Imagen de Andrea Vicenzo

 Por Esperanza Goiri

A los diecisiete años viajé por primera vez en avión, a Grecia y Bulgaria, con mis compañeros de COU. Varios miembros de mi familia sentían pánico hacia este medio de transporte, pero la experiencia me encantó. Desde entonces, siempre que se presenta la ocasión y las circunstancias lo permiten, he vuelto a volar, por lo que me espera al llegar a destino y por el vuelo en sí mismo.

Es cierto que el avión implica, para el viajero, una serie de servidumbres engorrosas que solo cabe aceptar con resignación por motivos de seguridad. Dicho esto, algunas compañías aéreas podrían mejorar notablemente el trato hacia sus clientes, por que a veces nos sentimos trasladados como ganado, sin ningún miramiento, de un lugar a otro.


Pero una vez cumplimentados todos los trámites, con el cinturón de seguridad ceñido y rumbo al cielo, comienza lo bueno. Procuro asegurarme un asiento con ventanilla para disfrutar del espectáculo. El móvil está obligatoriamente en modo avión, lo que permite aislarse del exterior y que mientras dure el trayecto no haya mensajes, llamadas, ni WhatsApp que perturben tu tranquilidad.

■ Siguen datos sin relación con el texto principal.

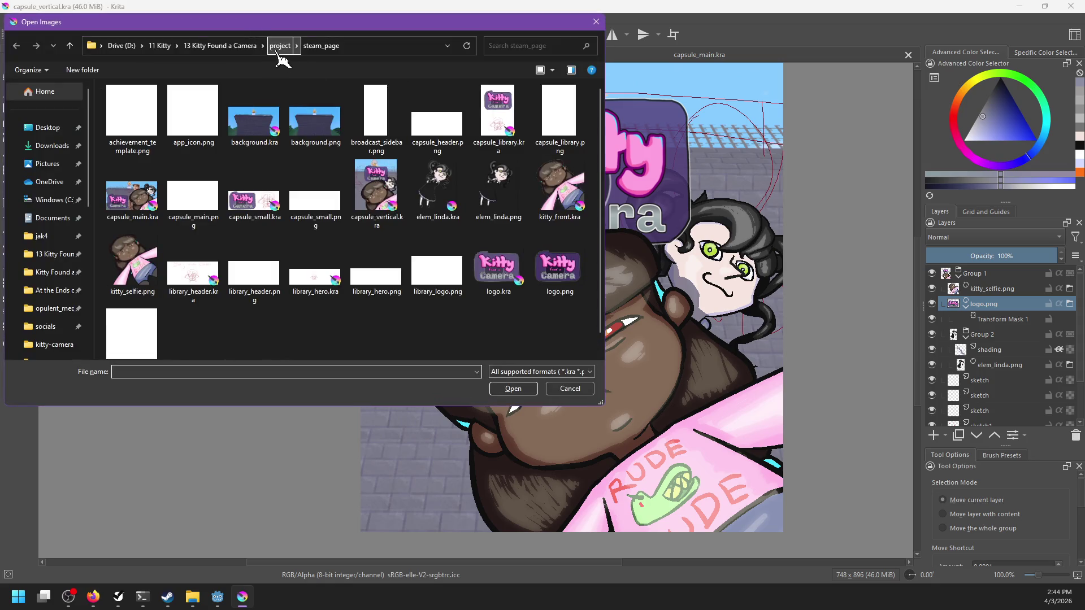
Open apollo.png from project/npc/apollo, then go back to capsule_vertical.kra.
{"action": "left_click", "coordinate": [280, 46]}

Flotando, literal y metafóricamente, entre nubes, tienes oportunidad de reflexionar y tomar distancia de lo que has dejado abajo. Te embarga la sensación de que los problemas se empequeñecen cuanto mayor es la altura y eres consciente de tu propia insignificancia, ahí suspendida, dentro de un artefacto metálico que planea desafiando las leyes más elementales de la física. 
Mucha gente cuando tiene problemas piensa que poniendo tierra de por medio, estos desaparecen. No lo comparto. Los conflictos te acompañan y van contigo allá donde estés. Los puedes ignorar, camuflar o edulcorar; pero tenaces, esperan agazapados, aguardando su oportunidad para reaparecer inesperadamente. El alejamiento sí permite relativizar la cuestión que te preocupa y contemplar perspectivas y opciones que, inmersa en el meollo del asunto, no eres capaz de ver. Por eso, cuando tengo en la cabeza “grumos mentales“, expresión que me he apropiado del filósofo Emilio Lledó, ante la imposibilidad de volar todo lo que me gustaría, pongo en casa el móvil en modo avión, me sirvo una copa de vino (infinitamente mejor que el ofrecido por la compañía aérea, al menos el que dan en las que me puedo permitir pagar), miro por la ventana el firmamento madrileño y recapacito mientras espero que se disuelvan los grumos lentamente. Sí, ya sé que no es lo mismo, pero si el grupo Mecano se montó Hawái y Bombay, que son dos paraísos, en su piso, yo, más modesta, me conformo con subirme de vez en cuando en mi particular Airbus casero y tomar distancia volando.